Eating Disorder and the Experience of Self: An Interpretative Phenomenological Analysis
Nunn, Amanda Louise
Aims: Quantitative research and clinical observations have long supported a link between the eating disorders and disturbances of self / identity. However, less is known about the process of how this comes about, and little qualitative research has been conducted in the area. The current study therefore aimed to gain an in-depth understanding of the experience of self and eating disorder, using a qualitative approach. The study focused upon the experiences of women, in order to keep the sample homogenous, and sought to explore the following: How women with an eating disorder view and describe themselves; their thoughts and experiences concerning why they view themselves this way; and their thoughts and experiences regarding whether they think there is a link between their view of themselves and their eating disorder. Method: Semi-structured interviews were carried out with four women who had been diagnosed with, and were undergoing treatment for, an eating disorder. Verbatim transcripts of the interviews were then analysed using Interpretative Phenomenological Analysis (IPA). Results: The analysis produced four master themes.
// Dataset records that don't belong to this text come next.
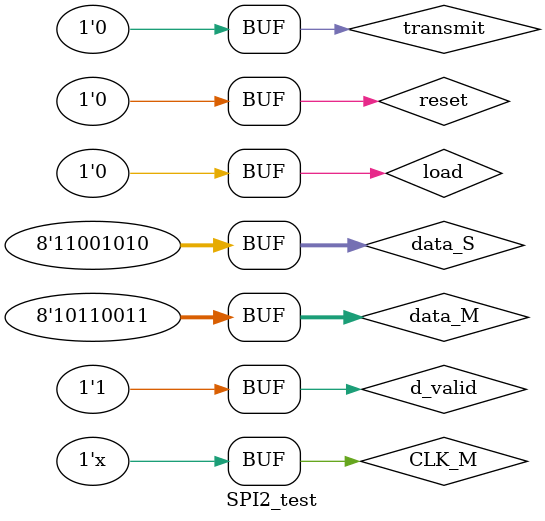
<source format=v>
module SPI2_test;
reg transmit, CLK_M, reset, d_valid, load;
wire MISO;
reg [7:0] data_M;
wire MOSI, SCLK, CS, done_M;
wire [7:0] rx_M;
MASTER ins1(transmit, MISO, CLK_M, reset, d_valid, data_M, MOSI, SCLK, CS, done_M, rx_M);

reg [7:0]data_S;
wire done_S;
wire [7:0]rx_S;
SLAVE2 ins2(MOSI, SCLK, CS, load, data_S, MISO, done_S, rx_S);

always #5 CLK_M = ~CLK_M;


initial begin
CLK_M = 0;
reset= 1;
transmit= 0;
d_valid= 0;
data_M= 8'b0;
data_S = 8'b0;

#20 reset= 0; //S0
#10 transmit= 1; //S0
#10 data_M= 8'b10110011; //S1
    d_valid= 1;
    data_S= 8'b11001010;
    load= 1;
#10 load= 0;
#170 transmit= 0;
#10;
end
endmodule



</source>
These were, "I'm always questioning, who am I?": 'Experiencing a fragile sense of self'; 'The influences of others on self perception'; „"Just made me feel better about myself": 'Strategies employed to manage the sense of self'; and "I can't rise above my childhood": 'The enduring influence of early experiences on self'. A description of these master themes and the related subordinate themes is presented. Conclusion: The results of the analysis are considered in light of existing theory and their clinical implications.